О счастье семейной жизни
— Анастасия Тимофеевна, вы можете себя назвать той самой ненецкой женщиной, которая обрела своего мудрого и сильного Мужчину в лице вашего супруга, кинорежиссёра Маркку Лехмускаллио? В вашем браке вы — душа и неистощимая энергия творческого процесса. Какая роль у Маркку? Он чувствует ваши с ним фильмы также, как и вы?

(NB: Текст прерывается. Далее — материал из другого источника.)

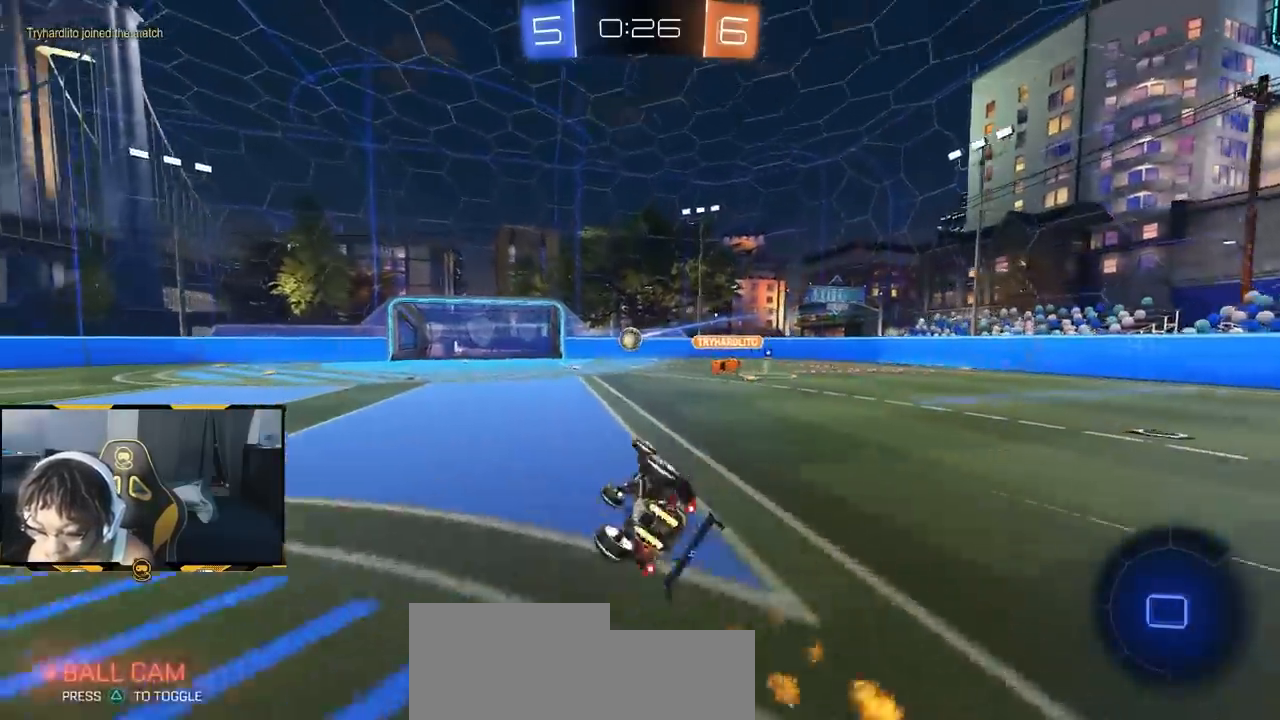
{"buttons": ["R2"], "left_stick": "left", "right_stick": "center", "events": [[50, "R1", "up"], [150, "left_stick", "center"], [267, "SQUARE", "up"], [383, "left_stick", "left"]]}
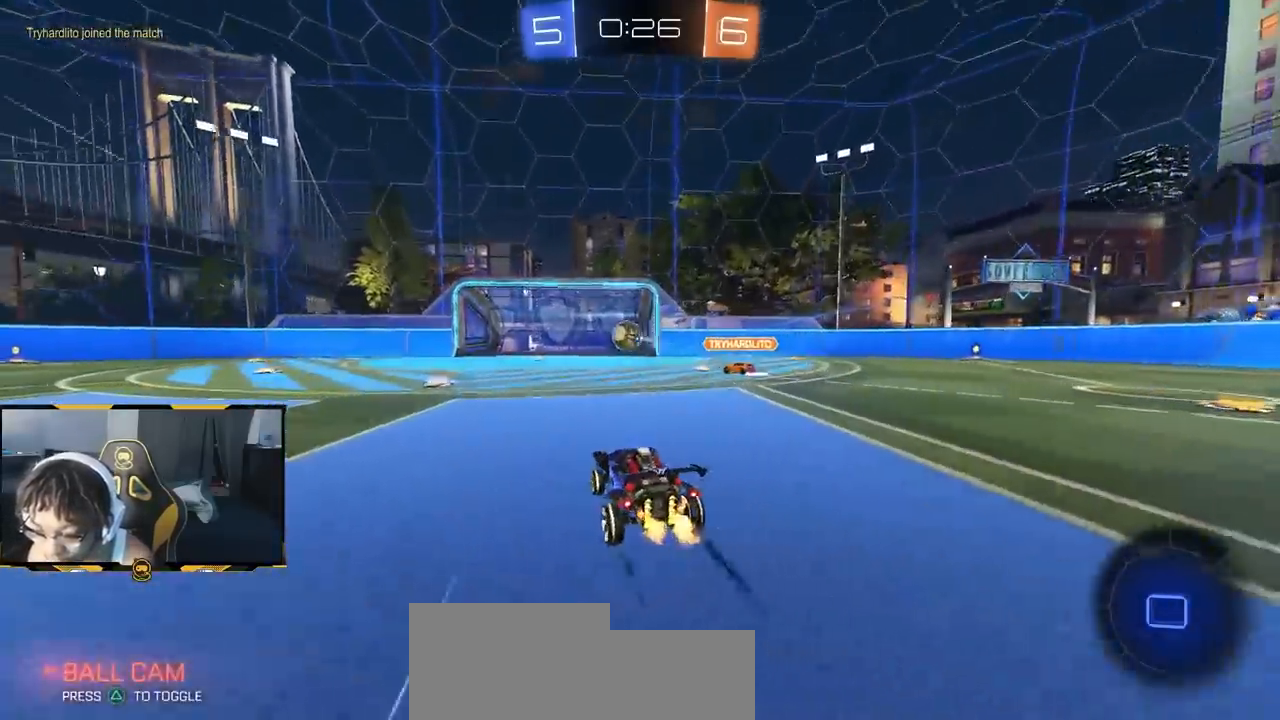
{"buttons": ["R2"], "left_stick": "left", "right_stick": "center", "events": [[50, "left_stick", "center"], [217, "left_stick", "left"]]}
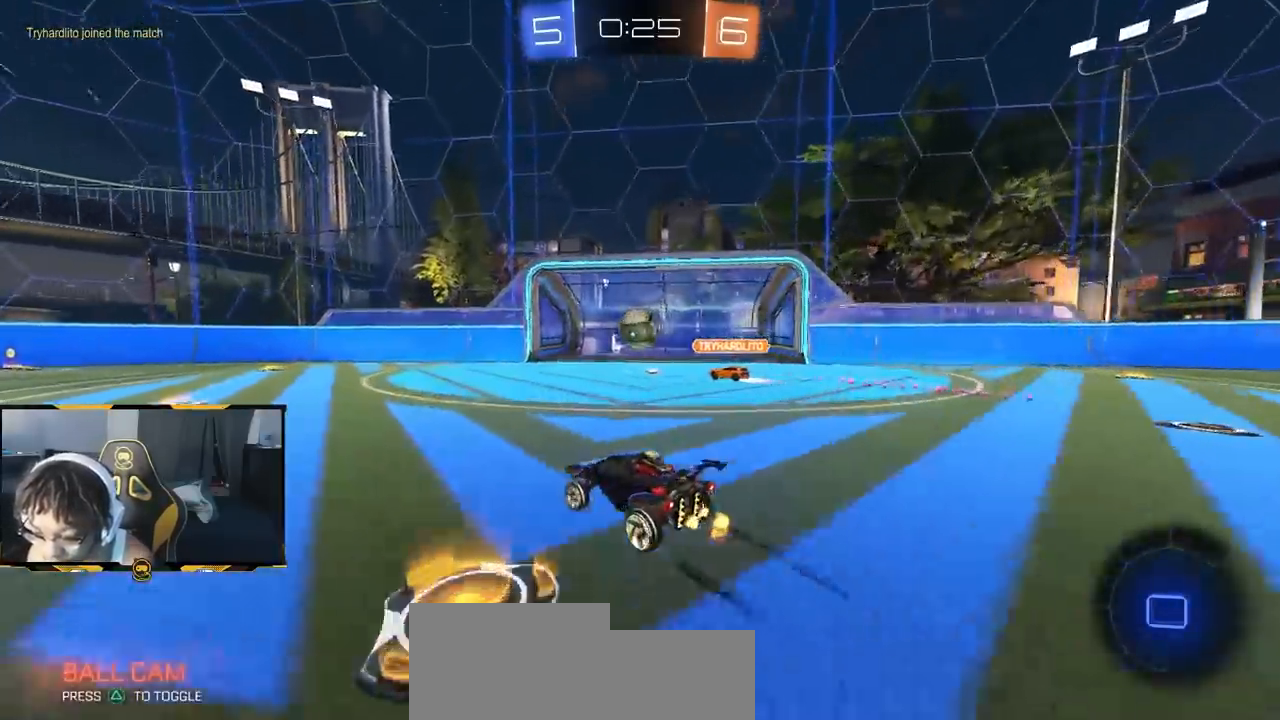
{"buttons": ["R1", "R2"], "left_stick": "center", "right_stick": "center", "events": [[17, "left_stick", "center"], [117, "R1", "down"], [183, "left_stick", "left"], [250, "R1", "up"], [383, "R1", "down"], [383, "left_stick", "center"]]}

— Мы друг для друга утро и вечер одного дня. Я росла в атмосфере семейной любви, унаследовала традиции и самые гуманные обычаи тундры. В чуме чаще всего живет несколько поколений семьи. Престарелые родители, сын с семьей, может и их женатый сын и конечно ползающие по полу малыши. Именно тогда-то проявляется ненецкая воспитанность: молодые в семье почтительны к родителям, особо почитаются пожилые родственники. Какими бы неприглядными сторонним глазом ни были их старики, семья делит общий стол. В чуме отдельный стол стариков — не лучший показатель для семьи. Молодежь с детства приучается быть уважительна к соседям, а с ровесниками — отзывчива. Почитается осторожность в суждениях, традиция — прислушиваться, быть внимательными даже к тугоухим бабушкам. На особом положении так называемые, старые девы. Эти старухи, когда-то помогая хворым родителям или поднимая сирот, младших сестер и братьев, упустили свое время. Они были стволом, корневищем семьи. Но вот молодежь оперилась, девочек выдали замуж, а пожилые женщины остаются по-прежнему в бывшем родительском чуме, в семье младшего брата. И тут-то не каждая находит приличный приют. Младший брат берёт в чум молодую жену. Пока она нуждатся в помощи с детьми, то старается мириться со старухой, даже если та порой бывает в чём-то не права. До поры до времени молодая помалкивает. Но едва став матерью и полноправной хозяйкой, начинает притеснять в правах старую, уже теряющую силы, престарелую родственницу. А та, конечно, не жалуется брату, желая мира в семье, да не дело мужчины разбираться в женских делах. Я была свидетелем разной участи таких женщин в двух семьях. В одной семье женщина, когда-то жена очень именитого бригадара-оленевода, будучи бездетной, растила братьев мужа. Слыла доброй, хорошей хозяйкой, а из продукции оленей, которых старший брат из наследственных оленей выделил младшим, она ничего себе не присвоила. Все для них делала. Тундра хоть и велика, но все про всех знают. Спустя много лет однажды мы встретились в больнице, в одной палате. Меня сотрясал кашель, и ночью, во время одного приступа, она посочувствовала мне, дала попить воды. Только утром я узнала ту красавицу бригадиршу, поблагодарила. Женщина рассказала о своей незавидной жизни. Не только бросили в поселке родные братья её мужа, которых она растила, но и денег не оставили, не определили, у кого ей притулиться. Благо, добрые люди прибрали старуху, за свой стол усадили.